---------- Documento ----------

Tiempo de espera
José Sarria
Valparaíso Ediciones, 2022
65 páginas
En estas sesenta y cinco páginas, la referencia a la fugacidad del tiempo es constante. El libro se divide en cuatro partes, acertadamente: Tiempo de espera, La tarde, Incertidumbres y Final.
Encontré en su forma estética, poemas de diversa versificación y varias prosas poéticas. Una combinación interesante y enriquecedora que con justa moderación, hace agradable la lectura.
Y está dedicado a su madre, “que me dio tanta luz al nacer” dice el poeta, el hombre, y esto me provocó tanta ternura… y me predispuso a leer, versos que se abrían generosos, luminosos, cargados de recorrido vital y humanismo.
No todos, pero unos cuantos poemas se inician con un epílogo. Lo vemos desde “Tiempo de espera”, primer poema que da nombre al libro y en el que se repite la frase “¿Te he dicho alguna vez mi nombre?” de Antonio Ramírez Almanza; con reiteración manifiesta intentando definir ese tiempo de espera, procurando darle un nombre, porque lo que no se nombra no existe. “Mi nombre es aquella vieja aventura por conquistar los silencios, cuando aspiraba a comprender a los hombres, el asombro de las horas, la ceniza del tiempo, más allá del reloj y sus agujas”.

----------

■ Instrucción dada: Escribe la continuación de la reseña sobre el poemario Tiempo de espera, empezando después de su última oración.

---------- Datos listados ----------

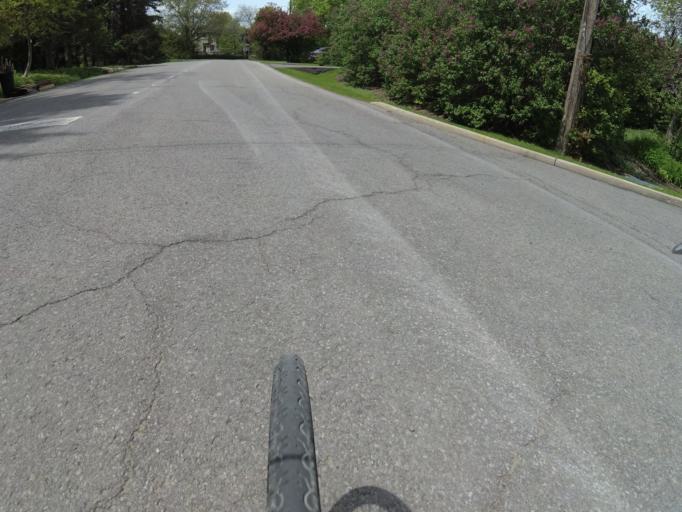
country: CA
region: Quebec
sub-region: Outaouais
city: Gatineau
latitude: 45.4518
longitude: -75.6080
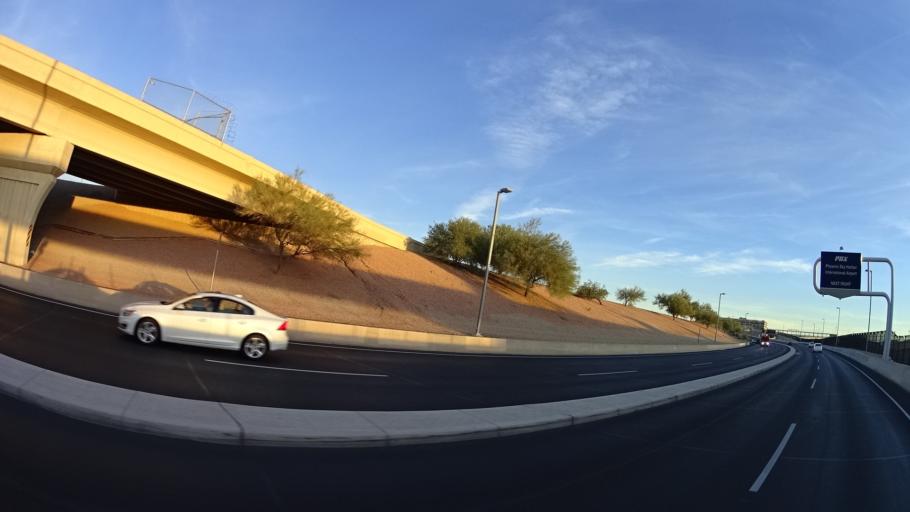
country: US
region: Arizona
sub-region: Maricopa County
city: Tempe Junction
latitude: 33.4412
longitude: -111.9877
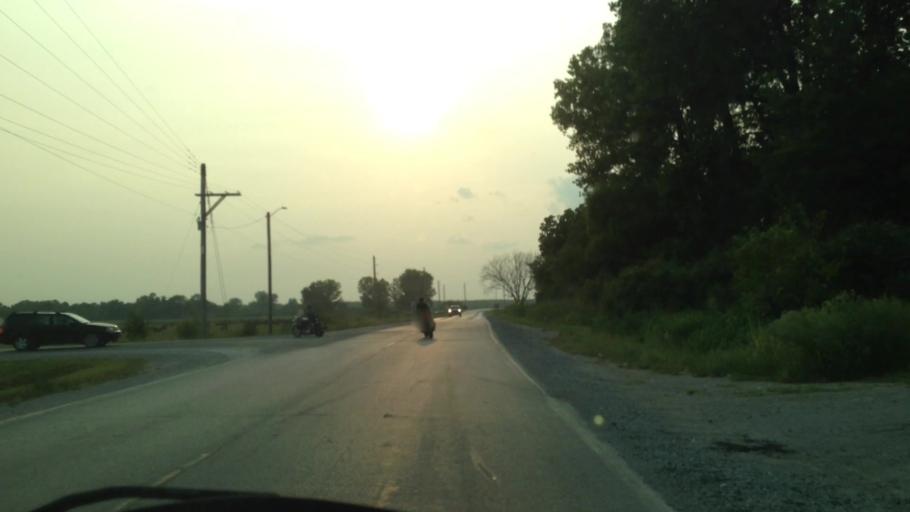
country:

----------

■ Respuesta esperada:
Haciendo un ejercicio de contemplación, dejando fluir la lectura, permitiendo que cada palabra se eleve y que nos llegue el perfume que impregna cada poema, nos dejaremos llevar por el autor a un tiempo mágico, que nos eleva, nos mueve de nuestra zona de confort y nos hace reflexionar. Poco a poco el poeta nos va introduciendo en un accionar placentero.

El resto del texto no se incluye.